_Your objective_. Gather every row below that contains the string "automata" and copy each one in full. Case counts.

_Supplied information_.
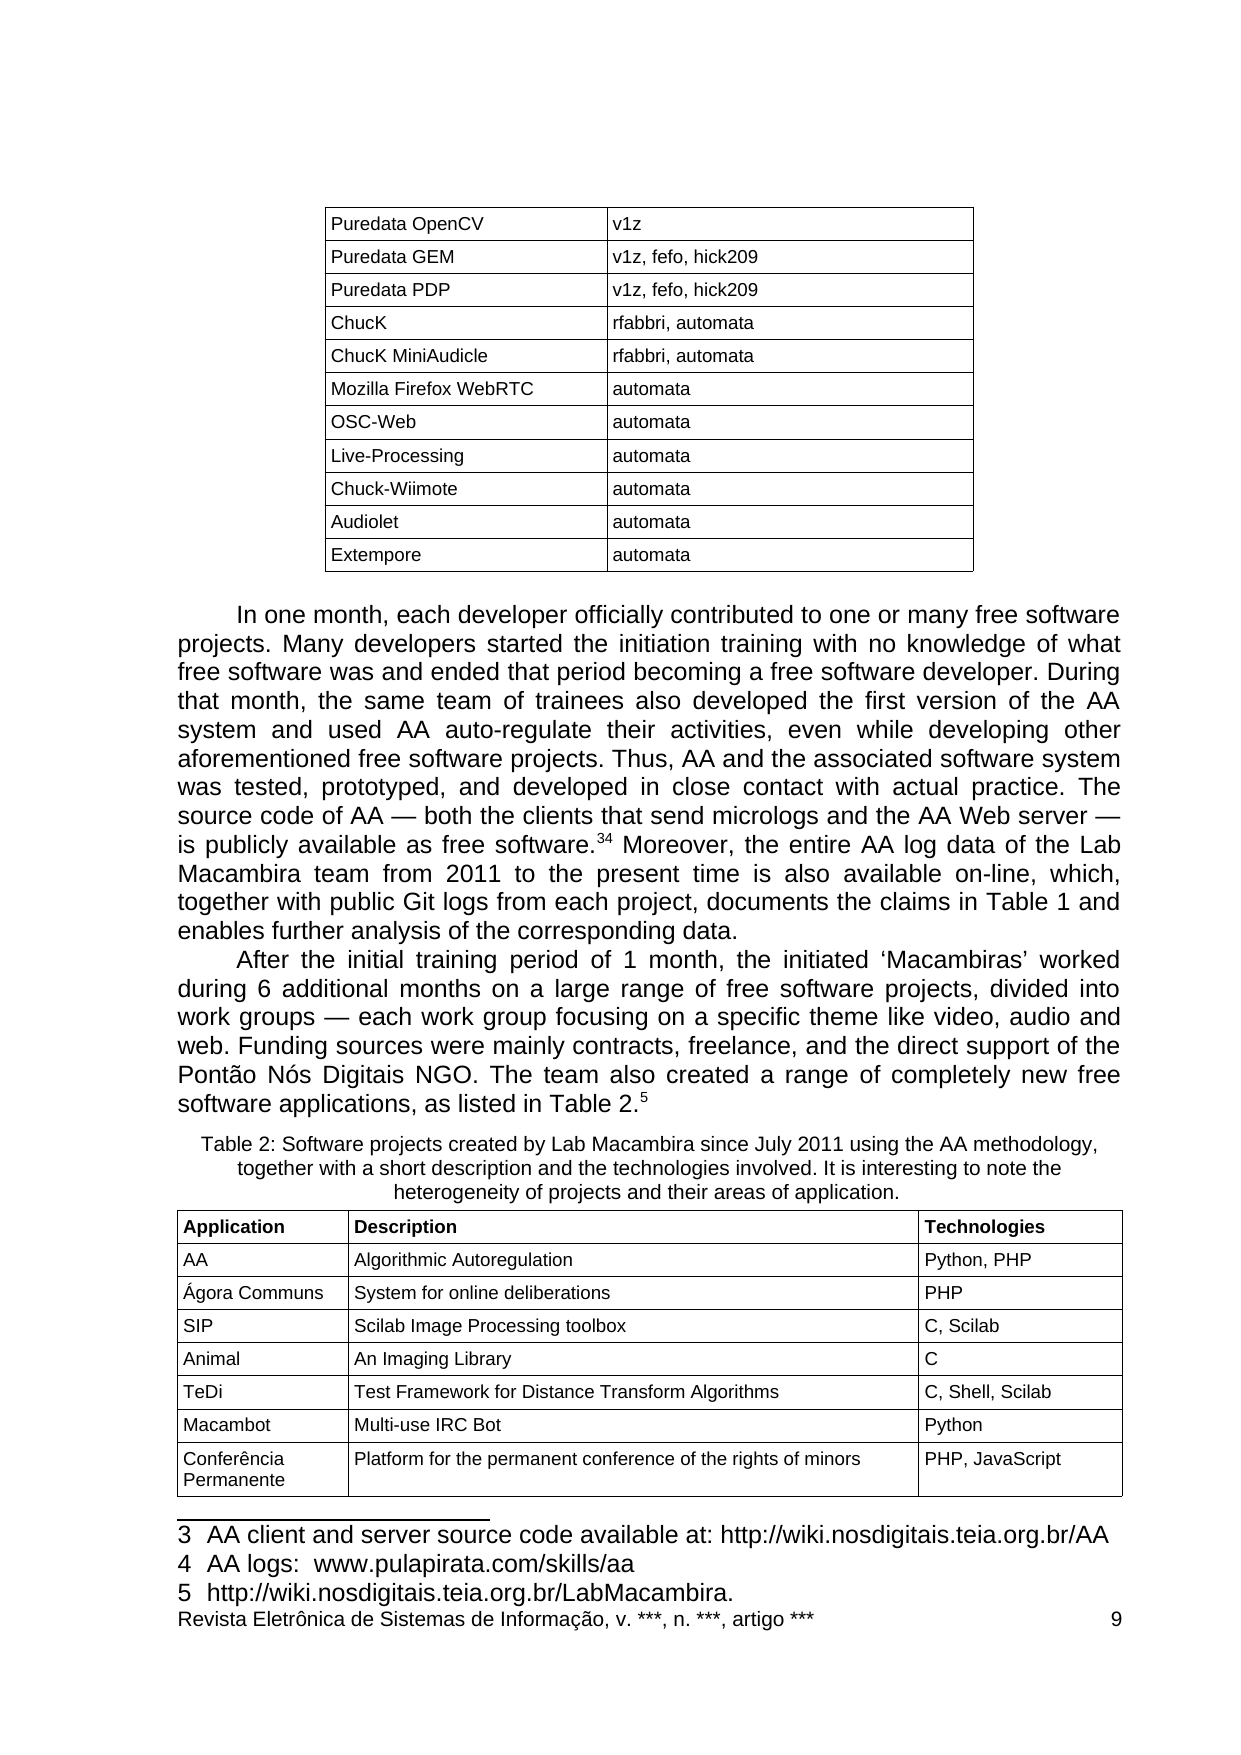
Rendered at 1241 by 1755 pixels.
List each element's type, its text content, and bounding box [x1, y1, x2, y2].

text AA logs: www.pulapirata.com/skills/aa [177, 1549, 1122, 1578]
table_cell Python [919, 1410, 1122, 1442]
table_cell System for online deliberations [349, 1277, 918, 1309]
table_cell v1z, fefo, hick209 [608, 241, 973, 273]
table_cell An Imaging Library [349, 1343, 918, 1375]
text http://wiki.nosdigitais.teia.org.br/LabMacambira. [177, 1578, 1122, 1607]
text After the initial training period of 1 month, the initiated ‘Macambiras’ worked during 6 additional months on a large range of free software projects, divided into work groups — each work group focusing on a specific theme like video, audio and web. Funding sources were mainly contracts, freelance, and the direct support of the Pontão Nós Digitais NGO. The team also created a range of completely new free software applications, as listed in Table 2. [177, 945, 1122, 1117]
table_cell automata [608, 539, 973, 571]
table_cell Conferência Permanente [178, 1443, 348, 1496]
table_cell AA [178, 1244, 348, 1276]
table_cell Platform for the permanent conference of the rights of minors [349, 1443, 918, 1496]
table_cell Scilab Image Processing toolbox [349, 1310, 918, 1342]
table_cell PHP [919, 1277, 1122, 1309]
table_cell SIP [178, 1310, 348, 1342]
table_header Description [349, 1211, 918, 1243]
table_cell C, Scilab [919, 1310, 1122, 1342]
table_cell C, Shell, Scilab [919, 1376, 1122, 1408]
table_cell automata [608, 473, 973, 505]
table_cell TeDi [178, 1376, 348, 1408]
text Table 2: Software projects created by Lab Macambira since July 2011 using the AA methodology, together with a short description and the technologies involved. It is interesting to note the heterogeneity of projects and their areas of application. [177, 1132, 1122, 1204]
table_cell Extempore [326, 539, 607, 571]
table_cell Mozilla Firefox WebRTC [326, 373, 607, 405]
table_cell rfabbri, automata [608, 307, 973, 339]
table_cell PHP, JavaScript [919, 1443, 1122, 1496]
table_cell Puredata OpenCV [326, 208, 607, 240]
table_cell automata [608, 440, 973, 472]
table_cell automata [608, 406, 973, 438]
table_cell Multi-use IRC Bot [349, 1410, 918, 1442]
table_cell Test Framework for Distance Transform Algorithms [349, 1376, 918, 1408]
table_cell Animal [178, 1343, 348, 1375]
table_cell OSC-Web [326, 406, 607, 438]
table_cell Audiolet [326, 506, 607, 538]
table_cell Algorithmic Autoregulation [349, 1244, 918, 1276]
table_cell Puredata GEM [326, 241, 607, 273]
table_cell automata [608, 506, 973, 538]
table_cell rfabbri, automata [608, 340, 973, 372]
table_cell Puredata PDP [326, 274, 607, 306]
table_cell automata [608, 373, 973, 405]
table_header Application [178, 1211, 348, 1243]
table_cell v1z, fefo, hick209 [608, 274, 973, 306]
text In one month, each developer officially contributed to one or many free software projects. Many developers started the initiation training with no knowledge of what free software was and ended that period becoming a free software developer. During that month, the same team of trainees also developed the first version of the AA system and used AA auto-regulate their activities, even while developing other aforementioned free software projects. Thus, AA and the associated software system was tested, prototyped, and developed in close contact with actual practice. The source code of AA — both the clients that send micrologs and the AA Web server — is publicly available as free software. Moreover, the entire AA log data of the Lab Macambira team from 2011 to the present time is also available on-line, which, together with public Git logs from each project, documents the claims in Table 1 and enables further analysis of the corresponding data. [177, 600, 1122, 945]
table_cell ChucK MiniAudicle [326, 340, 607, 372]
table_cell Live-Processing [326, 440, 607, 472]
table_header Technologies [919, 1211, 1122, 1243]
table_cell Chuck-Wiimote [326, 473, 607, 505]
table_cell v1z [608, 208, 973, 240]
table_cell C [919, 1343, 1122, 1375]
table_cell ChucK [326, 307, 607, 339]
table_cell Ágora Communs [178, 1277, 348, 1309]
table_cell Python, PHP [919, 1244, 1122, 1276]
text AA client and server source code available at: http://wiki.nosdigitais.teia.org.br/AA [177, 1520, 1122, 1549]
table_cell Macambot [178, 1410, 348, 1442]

_Expected answer_.
table_cell automata [608, 539, 973, 571]
table_cell automata [608, 473, 973, 505]
table_cell rfabbri, automata [608, 307, 973, 339]
table_cell automata [608, 440, 973, 472]
table_cell automata [608, 406, 973, 438]
table_cell automata [608, 506, 973, 538]
table_cell rfabbri, automata [608, 340, 973, 372]
table_cell automata [608, 373, 973, 405]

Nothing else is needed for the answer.